Before going to seminary I spent a year teaching Latin at a boys’ junior boarding school in Northern New England. It was wonderful work for myriad reasons, from what Latin communicated in the classroom to the way living in an enclosed environment exposed truths about how we relate to one another, truths which the world at large disguises far more successfully. One such undeniable fact is the degree to which we are helplessly the product of our parents. You might think that at a boarding school boys would set out on their own as captains’ of their own fates, and no doubt many of them had this self-perception, but I learned otherwise.
Middle-schoolers are largely enigmas; they certainly were to their Latin teacher fresh out of college, biding his time before going into the church. But in my defense, I hardly think I was an exception, their parents and even the middle-schoolers themselves seemed just as puzzled. Why was this boy perpetually tardy? How could anyone be so disorganized? What made this student incapable of catching when a conversation was being concluded? None of these things made sense to me, that was until parents’ weekend.
Which parents missed the narrow window for our discussion about their son’s performance in Latin? Whose mother’s handbag was left sitting on my chair? Which family had to be politely but physically shown the door well after the allotted time was up? Yet I doubt I’d have noticed any of these things had I not grown so well acquainted with the particular struggles of their children as their school master. After those meetings it was as if those enigmatic codes were broken. I might not have had a solution, but once uncovered, the fuller picture could never be forgotten.
These chapters in Isaiah, describing the “suffering servant” whose experience would both mirror and redeem God’s chosen people Israel, are rich in imagery of restoration and of God’s own disclosure of himself. Reading such passages points to the inexhaustibility of the contemplation of Jesus Christ’s great glory–may you and I both by the grace of God be granted eternity in which to relish that fact–but let us enjoy a foretaste and consider just one verse.

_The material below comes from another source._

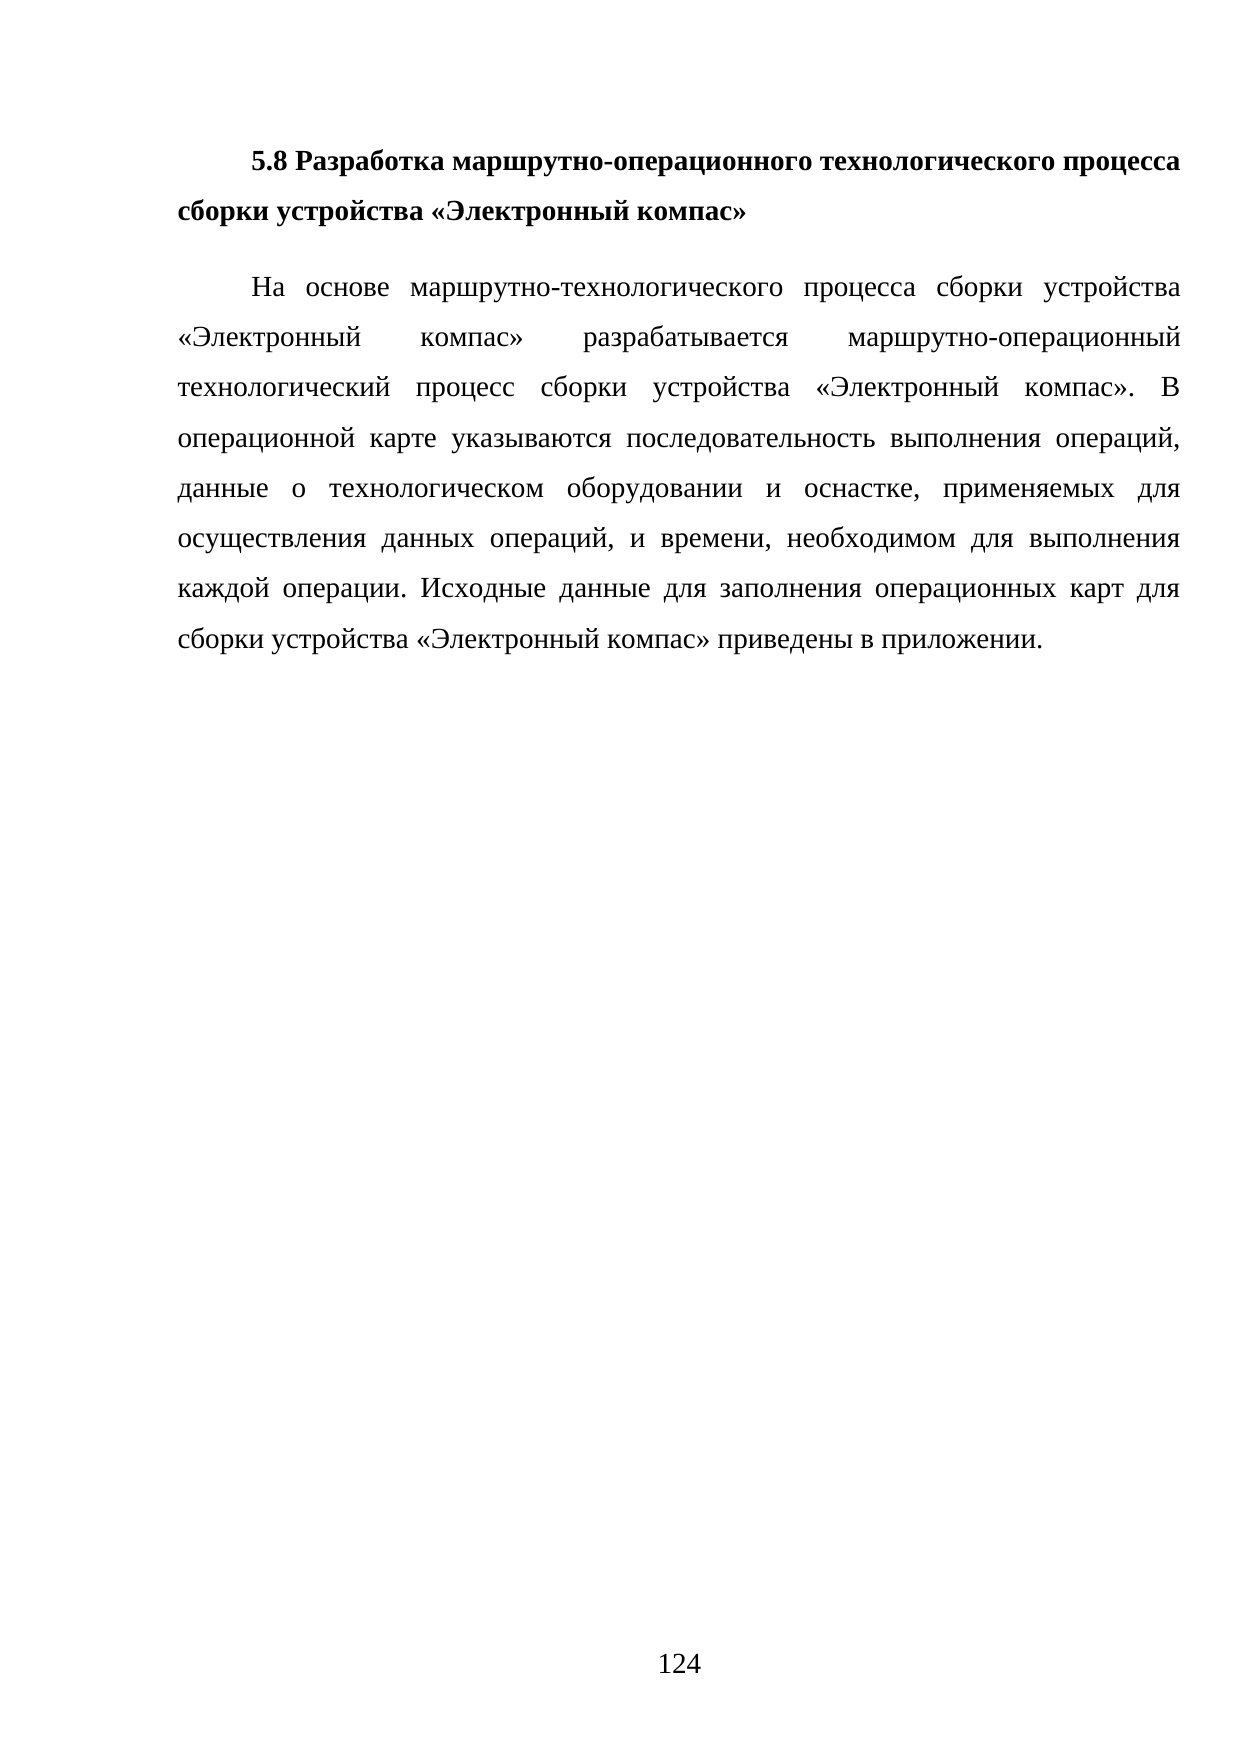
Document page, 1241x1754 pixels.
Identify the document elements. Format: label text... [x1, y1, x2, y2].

text На основе маршрутно-технологического процесса сборки устройства «Электронный компас» разрабатывается маршрутно-операционный технологический процесс сборки устройства «Электронный компас». В операционной карте указываются последовательность выполнения операций, данные о технологическом оборудовании и оснастке, применяемых для осуществления данных операций, и времени, необходимом для выполнения каждой операции. Исходные данные для заполнения операционных карт для сборки устройства «Электронный компас» приведены в приложении. [177, 269, 1181, 654]
subtitle 5.8 Разработка маршрутно-операционного технологического процесса сборки устройства «Электронный компас» [177, 143, 1181, 227]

Speaking to Cyrus of Persia, who conquered Babylon by the mid 5th century B.C. and thus vastly improved the lot of the Jews exiled there, God pronounces that “by myself I have sworn; from my mouth has gone out in righteousness a word that shall not return; to me every knee shall bow, every tongue shall swear alliance” (Isaiah 45:23). The Word of God was with the Father from the beginning, eternally spoken, or in more familiar language, begotten of him, not made.
The Word is active throughout the Old Testament and if you listen for it there you will find it, but the great moment of recognition, the parents’ weekend if you will, comes when straining to be heard over the cacophony of human sin, the Word became flesh and dwelt among us.
Jesus Christ is that word gone out in righteousness (John 1:1-10). He is the word that discloses the character of the Father, and all the more so than any parent teacher conference could, for the Son and the Father share one substance. But both the mundane and most sacred share something of that same permanence of disclosure, something a puzzle piece falling into place.
And the remarkable thing is that Jesus does not just have arms interlocked with the Father and the Spirit, but his outstretched arms, the arms which were spread wide on the cross, reach out to us, to embrace us like the arms of a puzzle piece, connecting us forever to the triune divine life, that having borne with those very arms, with the whole of his self, the price of our iniquity, we might dwell eternally without any barrier in God’s very presence. And for those thereby locked in his unrelenting embrace, “at the name of Jesus every knee should bow, in heaven and on earth, and every tongue confess that Jesus Christ is Lord, to the glory of God the Father” (Phil. 2:10).